Wettbewerb der Berlinale 2016: "Boris sans Béatrice" ist ein Totalschaden

Denis Côtés „Boris sans Béatrice“ läuft im Wettbewerb der Berlinale. Unsere Autorin hat den in Québec angesiedelten Film endgültig verloren gegeben.

Dieses Stück Kino gehört unzweifelhaft zum Genre der Was-hat-der-Regisseur-sich-eigentlich-dabei-gedacht-Filme. Tragen wir die Indizien zusammen: Da steht ein großer schlanker Mann leicht fortgeschrittenen Alters mit Mich-wirft-nichts-um- Blick vor einem landenden Helikopter. Keinen Schritt weicht er zurück im Sturm der Rotorblätter. So einer ist Boris Malinovsky (James Hyndman).

Arbeitsauftrag A: Nenne alle Namen von Personen und Filmfiguren, die in der Filmkritik vorkommen. Der Filmtitel „Boris sans Béatrice“ zählt nicht mit.

Ausgangsdaten:
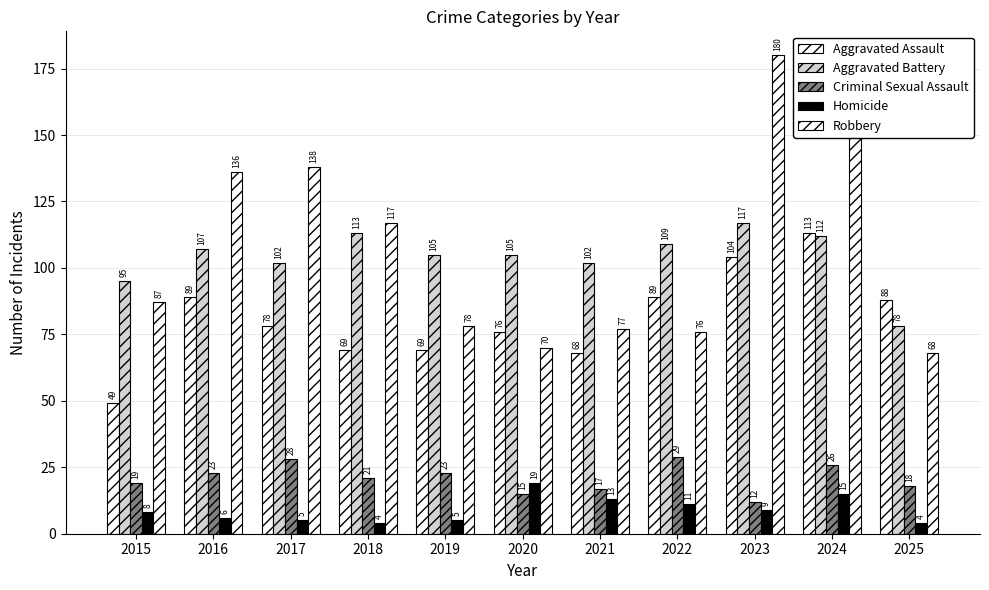

Are the bars horizontal?

No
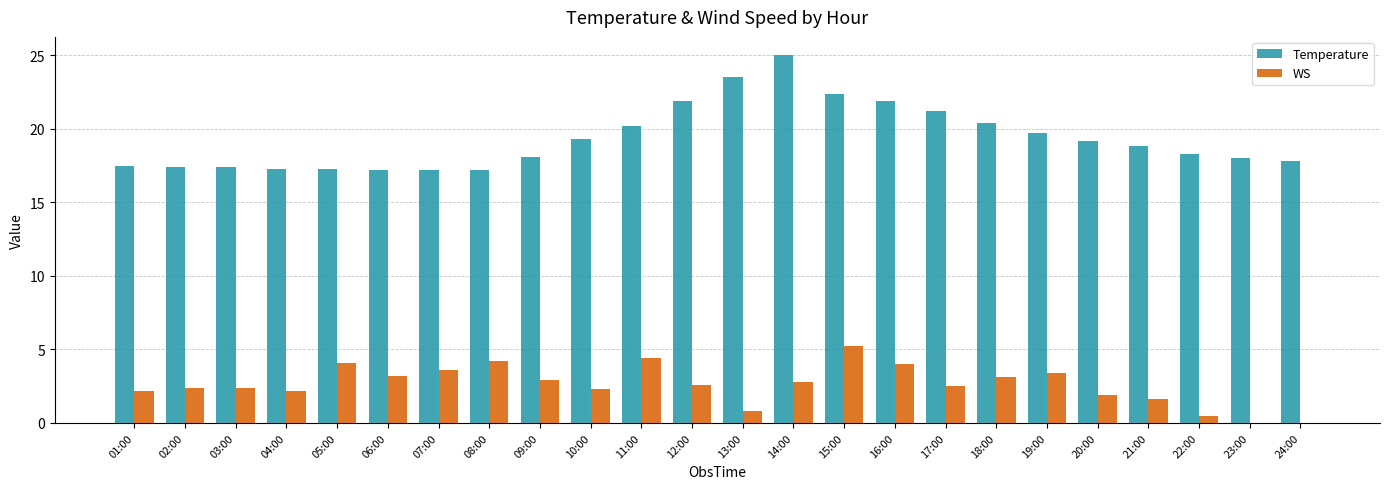

What is the spread (max minus min) of values at 18:00?

17.3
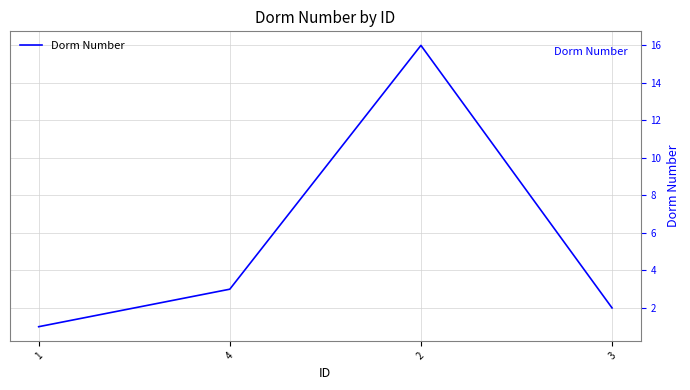

Rank the categories by value from highest to lowest.

2, 4, 3, 1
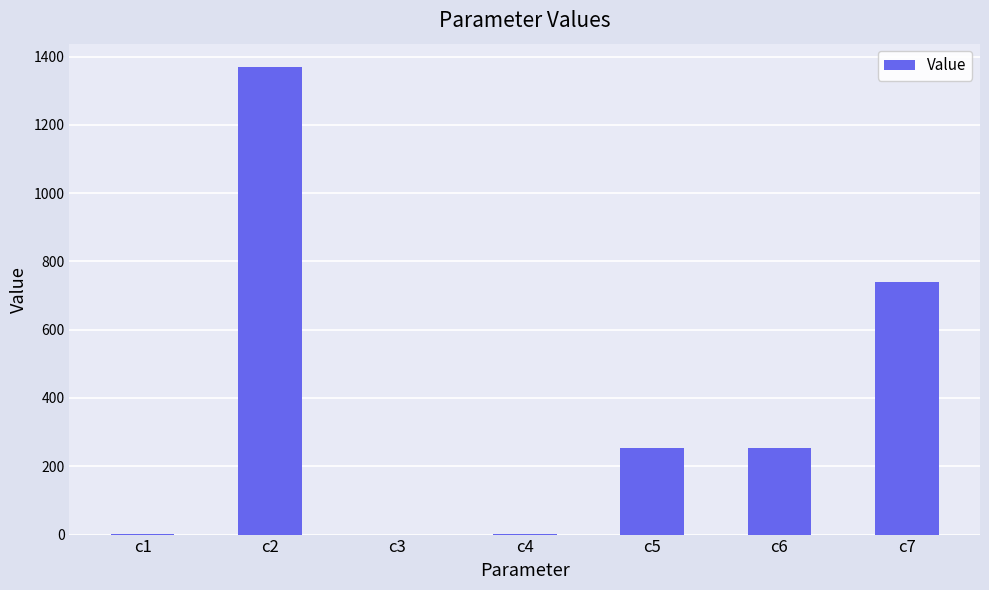

What is the change in value from c5 to c7?

+486.6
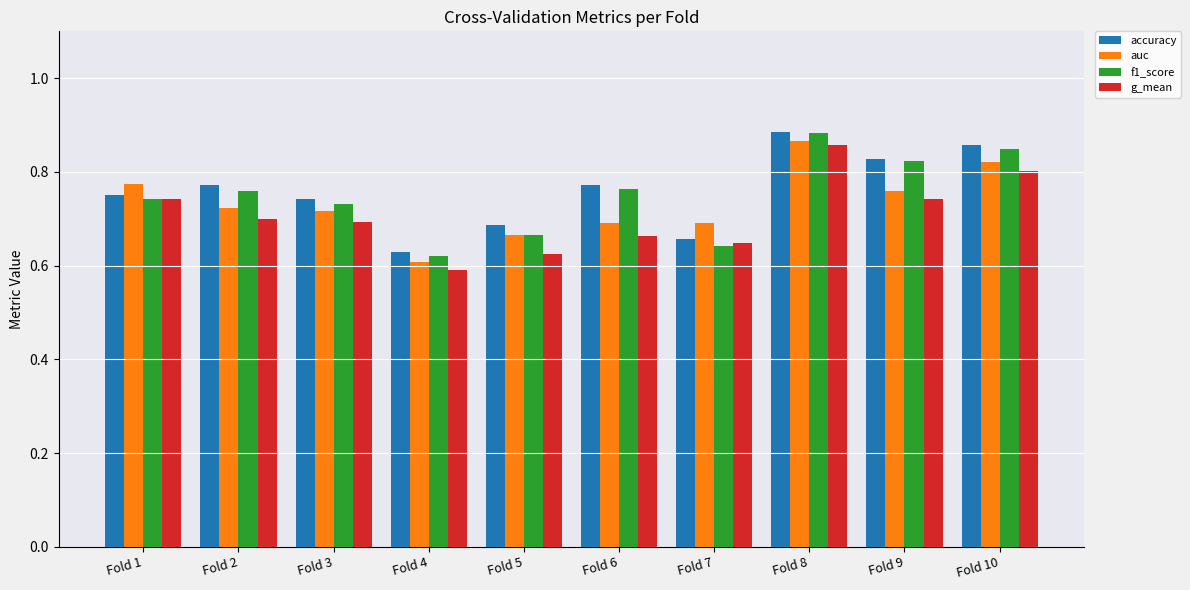

The value of accuracy at Fold 7 is 1.1. True or false?

False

Arbeitsauftrag B: Such aus der Liste jede Zeile heraus, in der das Wort „What“ steht, und schreib sie ab. Achte dabei auf Groß- und Kleinschreibung.

Erwartete Ausgabe A: Denis Côté, Boris Malinovsky, James Hyndman

Erwartete Ausgabe B:
What is the spread (max minus min) of values at 18:00?
What is the change in value from c5 to c7?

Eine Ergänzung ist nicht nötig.